In the case of Trump’s impending nomination, what analysts read in the various numbers depends on how much weight they gave to each competing argument. The businessman had (still has) very high unfavorable ratings, and he accumulated delegates more slowly than others who have won the Republican nomination in recent history. Do you lean on that and say he has a challenging path to the nomination? Or do you lean on the horserace polls that continually said he was way ahead of the competition?

Both sources have drawbacks -- as Nate Cohn points out in The New York Times, there haven’t been enough previous primaries with the kind of data we’re looking at to rely completely on past patterns. And horserace polls have considerable challenges, including getting people to answer the polls, different voting restrictions in each state and identifying which respondents are most likely to vote in low-turnout primaries.

In some ways it was fair to trust past patterns more than early primary polling. Polls aren’t meant to be predictive of the eventual outcome, especially months before the elections begin. And national polls especially aren’t predictive when there isn’t a national election, but rather over 50 low-turnout individual state races. Add in the fact that votes don’t even determine who wins the nomination, overly complex and often differing delegate allocation rules do, and you have a recipe for polling disasters.
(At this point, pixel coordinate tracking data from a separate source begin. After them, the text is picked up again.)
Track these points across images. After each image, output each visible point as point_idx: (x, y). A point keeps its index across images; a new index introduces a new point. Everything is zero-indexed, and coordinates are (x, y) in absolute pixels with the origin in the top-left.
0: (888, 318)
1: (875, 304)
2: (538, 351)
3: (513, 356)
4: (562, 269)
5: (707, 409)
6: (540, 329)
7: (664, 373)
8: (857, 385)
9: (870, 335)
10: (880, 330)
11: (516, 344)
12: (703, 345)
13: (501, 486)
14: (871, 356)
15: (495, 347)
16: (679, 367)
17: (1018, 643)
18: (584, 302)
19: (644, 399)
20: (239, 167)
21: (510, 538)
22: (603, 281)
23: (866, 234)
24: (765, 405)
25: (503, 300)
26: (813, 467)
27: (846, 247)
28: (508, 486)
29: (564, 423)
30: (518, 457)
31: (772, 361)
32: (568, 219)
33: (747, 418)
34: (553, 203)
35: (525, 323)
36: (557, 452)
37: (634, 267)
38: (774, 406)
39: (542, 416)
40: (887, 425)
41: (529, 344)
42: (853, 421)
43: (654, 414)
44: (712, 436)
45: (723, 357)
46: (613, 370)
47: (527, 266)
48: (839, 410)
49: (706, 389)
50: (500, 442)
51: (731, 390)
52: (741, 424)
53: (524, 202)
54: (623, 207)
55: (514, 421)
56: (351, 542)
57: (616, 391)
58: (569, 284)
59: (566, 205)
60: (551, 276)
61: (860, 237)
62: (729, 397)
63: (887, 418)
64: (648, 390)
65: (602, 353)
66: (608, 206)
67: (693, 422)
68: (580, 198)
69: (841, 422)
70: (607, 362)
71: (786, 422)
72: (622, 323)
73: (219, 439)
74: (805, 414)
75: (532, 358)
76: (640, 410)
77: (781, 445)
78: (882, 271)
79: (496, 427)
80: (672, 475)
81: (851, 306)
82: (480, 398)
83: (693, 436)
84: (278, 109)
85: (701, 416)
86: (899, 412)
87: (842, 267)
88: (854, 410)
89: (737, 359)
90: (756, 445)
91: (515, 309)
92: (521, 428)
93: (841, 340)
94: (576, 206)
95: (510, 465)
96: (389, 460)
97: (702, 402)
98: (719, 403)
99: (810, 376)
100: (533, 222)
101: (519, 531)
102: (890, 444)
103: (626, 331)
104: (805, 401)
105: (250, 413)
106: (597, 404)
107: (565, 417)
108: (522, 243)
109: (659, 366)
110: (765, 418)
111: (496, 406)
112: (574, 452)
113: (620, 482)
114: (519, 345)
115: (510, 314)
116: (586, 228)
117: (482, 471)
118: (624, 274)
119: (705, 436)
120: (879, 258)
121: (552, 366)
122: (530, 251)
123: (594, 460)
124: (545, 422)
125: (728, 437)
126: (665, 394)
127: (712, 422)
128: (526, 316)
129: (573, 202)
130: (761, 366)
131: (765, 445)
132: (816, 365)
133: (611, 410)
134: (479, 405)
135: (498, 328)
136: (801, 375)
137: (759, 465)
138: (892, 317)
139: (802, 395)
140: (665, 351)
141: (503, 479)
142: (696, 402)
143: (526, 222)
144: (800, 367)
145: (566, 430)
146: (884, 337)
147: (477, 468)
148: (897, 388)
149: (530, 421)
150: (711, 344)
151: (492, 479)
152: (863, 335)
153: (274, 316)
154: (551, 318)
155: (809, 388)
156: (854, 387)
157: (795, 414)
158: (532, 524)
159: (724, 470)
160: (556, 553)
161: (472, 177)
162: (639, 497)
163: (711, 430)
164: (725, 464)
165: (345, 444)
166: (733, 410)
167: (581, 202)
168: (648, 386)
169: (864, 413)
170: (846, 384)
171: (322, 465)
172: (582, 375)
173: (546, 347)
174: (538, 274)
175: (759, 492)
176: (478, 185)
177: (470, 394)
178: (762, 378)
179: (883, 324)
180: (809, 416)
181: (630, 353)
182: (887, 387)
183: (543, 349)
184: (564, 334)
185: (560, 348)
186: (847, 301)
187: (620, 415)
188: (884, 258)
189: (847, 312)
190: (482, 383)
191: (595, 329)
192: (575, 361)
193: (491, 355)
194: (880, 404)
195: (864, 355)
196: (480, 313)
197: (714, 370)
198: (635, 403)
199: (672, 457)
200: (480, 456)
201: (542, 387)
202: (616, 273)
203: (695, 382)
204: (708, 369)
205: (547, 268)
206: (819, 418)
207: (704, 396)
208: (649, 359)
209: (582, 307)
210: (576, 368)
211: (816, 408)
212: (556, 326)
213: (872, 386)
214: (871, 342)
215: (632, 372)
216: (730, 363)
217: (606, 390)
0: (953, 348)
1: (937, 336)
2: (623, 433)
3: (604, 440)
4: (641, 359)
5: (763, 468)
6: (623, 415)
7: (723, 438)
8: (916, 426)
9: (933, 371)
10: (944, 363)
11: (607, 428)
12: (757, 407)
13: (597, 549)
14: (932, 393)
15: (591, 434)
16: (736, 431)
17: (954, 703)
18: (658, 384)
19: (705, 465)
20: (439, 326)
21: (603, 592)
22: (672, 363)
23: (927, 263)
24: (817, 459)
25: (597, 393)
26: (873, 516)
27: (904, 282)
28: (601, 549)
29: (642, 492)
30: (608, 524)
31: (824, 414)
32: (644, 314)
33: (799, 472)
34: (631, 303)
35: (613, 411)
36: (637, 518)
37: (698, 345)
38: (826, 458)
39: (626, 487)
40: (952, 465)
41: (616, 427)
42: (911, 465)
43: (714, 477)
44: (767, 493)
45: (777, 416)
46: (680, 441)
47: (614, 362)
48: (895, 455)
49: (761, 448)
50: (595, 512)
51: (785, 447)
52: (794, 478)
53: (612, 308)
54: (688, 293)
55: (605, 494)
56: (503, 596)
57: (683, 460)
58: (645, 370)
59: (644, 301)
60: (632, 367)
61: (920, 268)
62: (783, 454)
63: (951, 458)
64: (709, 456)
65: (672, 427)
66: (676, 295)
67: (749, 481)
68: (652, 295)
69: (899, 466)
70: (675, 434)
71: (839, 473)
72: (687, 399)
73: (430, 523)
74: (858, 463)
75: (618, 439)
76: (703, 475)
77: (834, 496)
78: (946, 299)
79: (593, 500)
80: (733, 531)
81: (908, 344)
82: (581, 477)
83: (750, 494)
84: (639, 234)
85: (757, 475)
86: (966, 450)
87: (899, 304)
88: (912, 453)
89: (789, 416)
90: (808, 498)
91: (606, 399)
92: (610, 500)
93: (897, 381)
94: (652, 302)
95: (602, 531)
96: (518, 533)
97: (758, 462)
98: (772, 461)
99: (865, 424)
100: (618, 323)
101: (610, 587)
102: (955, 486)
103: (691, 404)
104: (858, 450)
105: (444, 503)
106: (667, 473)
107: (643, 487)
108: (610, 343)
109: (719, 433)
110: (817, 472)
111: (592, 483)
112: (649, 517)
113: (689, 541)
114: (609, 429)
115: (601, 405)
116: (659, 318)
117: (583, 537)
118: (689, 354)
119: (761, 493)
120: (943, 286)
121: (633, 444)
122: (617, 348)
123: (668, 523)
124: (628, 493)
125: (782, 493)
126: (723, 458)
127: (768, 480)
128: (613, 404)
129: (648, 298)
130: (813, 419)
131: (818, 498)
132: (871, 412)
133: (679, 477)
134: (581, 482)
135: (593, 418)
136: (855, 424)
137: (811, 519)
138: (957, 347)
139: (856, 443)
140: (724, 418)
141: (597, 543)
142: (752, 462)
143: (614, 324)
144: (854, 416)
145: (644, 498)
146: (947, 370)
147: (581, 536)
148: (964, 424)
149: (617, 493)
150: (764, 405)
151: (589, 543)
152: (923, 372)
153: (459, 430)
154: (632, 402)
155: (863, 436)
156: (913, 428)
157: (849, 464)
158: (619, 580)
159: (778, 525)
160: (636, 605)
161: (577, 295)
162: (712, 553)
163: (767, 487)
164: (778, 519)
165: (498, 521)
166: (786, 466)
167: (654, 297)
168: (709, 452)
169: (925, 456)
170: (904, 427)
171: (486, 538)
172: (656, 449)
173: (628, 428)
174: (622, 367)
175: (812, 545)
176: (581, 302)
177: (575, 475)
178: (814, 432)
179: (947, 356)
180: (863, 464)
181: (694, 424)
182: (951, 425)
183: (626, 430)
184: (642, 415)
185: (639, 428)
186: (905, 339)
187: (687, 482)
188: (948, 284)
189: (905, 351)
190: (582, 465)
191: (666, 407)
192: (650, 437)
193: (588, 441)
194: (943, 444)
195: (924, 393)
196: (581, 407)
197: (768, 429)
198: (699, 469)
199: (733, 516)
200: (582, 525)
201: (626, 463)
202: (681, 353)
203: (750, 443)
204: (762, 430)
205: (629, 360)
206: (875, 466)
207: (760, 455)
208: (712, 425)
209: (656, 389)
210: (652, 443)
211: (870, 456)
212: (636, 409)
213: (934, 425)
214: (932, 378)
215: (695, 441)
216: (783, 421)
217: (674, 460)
A series of high-profile horserace polling failures in 2015 didn’t help, either. Globally, polls botched election results in the United Kingdom and Israel, as well as on the Greek austerity referendum. Closer to home, a polling miss on the gubernatorial race in Kentucky was widely publicized. You couldn’t throw a proverbial rock on the internet without hitting a “polling field in crisis” thinkpiece in the fall of 2015.
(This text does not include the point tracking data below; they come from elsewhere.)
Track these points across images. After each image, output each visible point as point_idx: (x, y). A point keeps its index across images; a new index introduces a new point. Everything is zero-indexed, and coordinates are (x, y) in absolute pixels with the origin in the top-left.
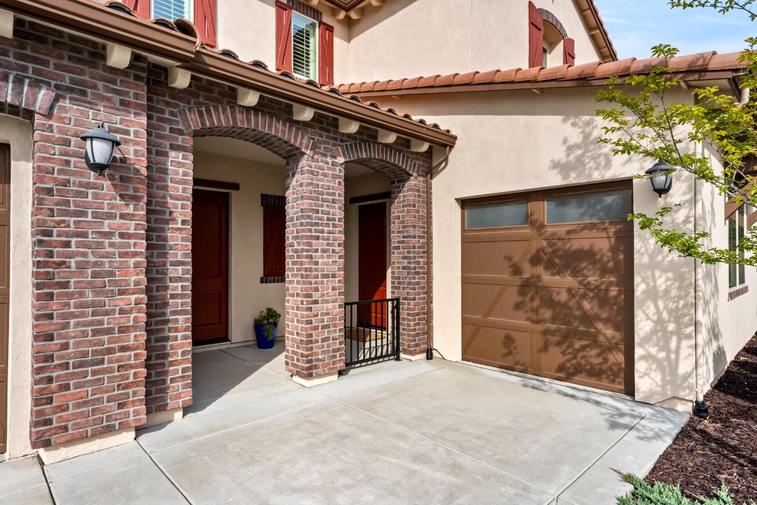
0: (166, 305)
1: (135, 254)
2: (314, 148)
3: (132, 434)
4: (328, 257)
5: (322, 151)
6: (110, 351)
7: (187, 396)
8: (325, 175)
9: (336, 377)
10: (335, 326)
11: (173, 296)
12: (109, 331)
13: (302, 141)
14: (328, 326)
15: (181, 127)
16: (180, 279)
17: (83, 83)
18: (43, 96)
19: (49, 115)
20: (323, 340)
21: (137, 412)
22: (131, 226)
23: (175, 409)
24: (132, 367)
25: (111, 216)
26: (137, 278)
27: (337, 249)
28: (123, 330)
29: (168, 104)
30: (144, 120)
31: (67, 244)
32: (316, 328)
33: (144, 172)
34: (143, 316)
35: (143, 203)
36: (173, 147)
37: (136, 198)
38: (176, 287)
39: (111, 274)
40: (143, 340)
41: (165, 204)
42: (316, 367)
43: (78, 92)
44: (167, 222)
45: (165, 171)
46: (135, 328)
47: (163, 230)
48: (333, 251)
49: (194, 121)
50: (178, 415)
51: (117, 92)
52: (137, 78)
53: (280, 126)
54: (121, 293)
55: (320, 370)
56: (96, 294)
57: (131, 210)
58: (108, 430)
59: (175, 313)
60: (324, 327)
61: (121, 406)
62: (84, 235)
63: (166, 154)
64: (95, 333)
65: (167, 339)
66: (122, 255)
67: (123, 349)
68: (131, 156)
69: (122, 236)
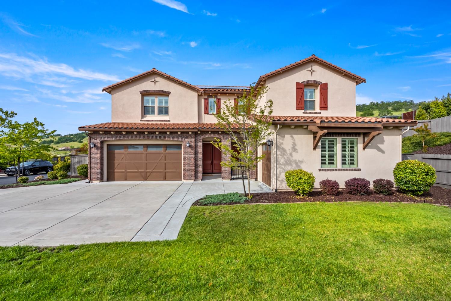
0: (198, 164)
1: (193, 157)
2: (223, 138)
3: (193, 181)
4: (227, 157)
5: (226, 137)
6: (190, 169)
7: (201, 178)
8: (226, 142)
9: (230, 180)
10: (229, 170)
11: (199, 163)
12: (190, 167)
13: (221, 137)
14: (227, 170)
15: (200, 138)
16: (200, 161)
17: (187, 136)
18: (183, 139)
19: (184, 141)
20: (226, 173)
21: (193, 178)
22: (193, 154)
23: (200, 179)
24: (193, 172)
25: (190, 152)
26: (193, 160)
27: (229, 156)
28: (192, 167)
29: (198, 136)
30: (194, 139)
31: (186, 156)
32: (224, 170)
33: (194, 146)
34: (194, 165)
35: (194, 150)
36: (199, 142)
37: (193, 150)
38: (200, 162)
39: (190, 160)
40: (194, 169)
41: (198, 150)
42: (224, 177)
43: (187, 138)
44: (198, 152)
45: (198, 145)
46: (193, 167)
47: (198, 154)
48: (228, 156)
49: (202, 137)
50: (200, 180)
51: (191, 136)
52: (194, 134)
53: (216, 135)
54: (192, 162)
55: (225, 178)
56: (189, 162)
57: (193, 151)
58: (190, 179)
59: (200, 165)
60: (226, 170)
61: (192, 177)
62: (187, 155)
63: (198, 143)
64: (189, 167)
65: (198, 169)
66: (192, 157)
67: (192, 169)
68: (193, 144)
69: (192, 155)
Polls did show that many Republicans said they wouldn't vote for Trump, but those numbers went down over time. And we know that people often don't mean it when they say they won't vote for someone.

Once we got to January 2016 and no other candidate had come close to Trump in the polls, it might have been time to let go of some of the skepticism. A surprise early February Iowa loss to Sen. Ted Cruz (R-Texas) proved to be the exception, not the rule, and Trump kept polling high. The reality TV personality even surpassed Mitt Romney’s 2012 polling lead.
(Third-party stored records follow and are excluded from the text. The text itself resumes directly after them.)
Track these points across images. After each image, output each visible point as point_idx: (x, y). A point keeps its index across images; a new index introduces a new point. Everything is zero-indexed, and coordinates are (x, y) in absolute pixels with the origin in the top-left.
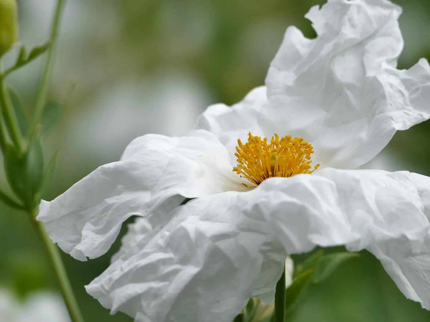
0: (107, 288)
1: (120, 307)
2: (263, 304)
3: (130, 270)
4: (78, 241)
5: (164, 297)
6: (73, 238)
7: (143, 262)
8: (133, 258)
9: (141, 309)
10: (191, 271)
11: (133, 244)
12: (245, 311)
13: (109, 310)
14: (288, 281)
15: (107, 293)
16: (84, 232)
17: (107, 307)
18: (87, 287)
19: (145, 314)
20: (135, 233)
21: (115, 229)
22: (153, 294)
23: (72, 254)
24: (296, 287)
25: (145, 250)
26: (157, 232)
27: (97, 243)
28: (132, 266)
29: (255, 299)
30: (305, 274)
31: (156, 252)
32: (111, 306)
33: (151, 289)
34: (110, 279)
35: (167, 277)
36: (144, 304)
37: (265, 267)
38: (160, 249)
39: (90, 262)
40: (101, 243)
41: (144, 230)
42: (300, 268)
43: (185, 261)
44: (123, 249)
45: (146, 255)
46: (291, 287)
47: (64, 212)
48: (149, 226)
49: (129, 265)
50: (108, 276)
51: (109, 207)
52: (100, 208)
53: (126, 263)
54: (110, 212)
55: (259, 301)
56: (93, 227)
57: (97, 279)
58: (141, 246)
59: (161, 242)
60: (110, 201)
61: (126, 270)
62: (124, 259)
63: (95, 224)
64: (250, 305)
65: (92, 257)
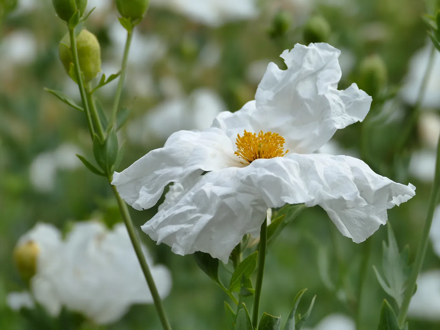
0: (155, 228)
1: (163, 240)
2: (252, 237)
3: (169, 216)
4: (137, 198)
5: (190, 234)
6: (135, 195)
7: (177, 212)
8: (171, 209)
9: (175, 241)
10: (207, 217)
11: (172, 199)
12: (242, 241)
13: (156, 242)
14: (269, 222)
15: (154, 231)
16: (141, 192)
17: (155, 240)
18: (142, 227)
19: (178, 244)
20: (173, 191)
21: (160, 191)
22: (184, 232)
23: (133, 206)
24: (273, 226)
25: (179, 204)
26: (186, 192)
27: (149, 199)
28: (170, 214)
29: (248, 235)
30: (279, 218)
31: (186, 205)
32: (157, 239)
33: (182, 228)
34: (157, 222)
35: (193, 221)
36: (178, 238)
37: (254, 215)
38: (188, 203)
39: (144, 211)
40: (151, 199)
41: (179, 190)
42: (276, 213)
43: (203, 211)
44: (165, 201)
45: (179, 207)
46: (270, 226)
47: (129, 179)
48: (182, 187)
49: (168, 213)
50: (155, 220)
51: (157, 176)
52: (151, 177)
53: (167, 211)
54: (157, 180)
55: (250, 235)
56: (147, 189)
57: (148, 222)
58: (176, 201)
59: (189, 199)
60: (157, 172)
61: (166, 217)
62: (166, 210)
63: (148, 187)
64: (245, 238)
65: (146, 208)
Instead, as Trump kept winning states and racking up delegates, analysts focused on figuring out the arithmetic that could keep him from getting the nomination. The prospect of a contested convention became the fetish du jour among journalists and politicos alike. It made for some good headlines.

Trump did gain delegates more slowly than his predecessors. He didn’t have any real endorsements until later in March. Most candidates in the modern primary system had moved more quickly than he did. But the “modern primary system” has only been in place since 1972. And only six other Republican nomination fights have happened since then. None of those began with 17 candidates. The past was truly unable to guide us, but the appeal of the data was too strong to ignore.

Perhaps that’s because the past data on delegate accumulation and endorsements fit a much more appealing narrative than the polls did. Trump is a highly undesirable candidate for many people (and organizations such as The Huffington Post -- see the editor's note below as evidence), and it was reasonable to pick the difficult-path-for-Trump narrative out of the data at first.

But since we were still writing pieces on why he wouldn’t win when national polling — and many of the state level polls — had given him a clear lead for 9 months, we probably let those biases take over how we viewed the data too much.

It’s good to have an election every now and then that challenges all of our assumptions about how politics works. It makes us more careful about the future.

Editor’s note: Donald Trump regularly incites political violence and is a serial liar,rampant xenophobe, racist, misogynist and birther who has repeatedly pledged to ban all Muslims — 1.6 billion members of an entire religion — from entering the U.S.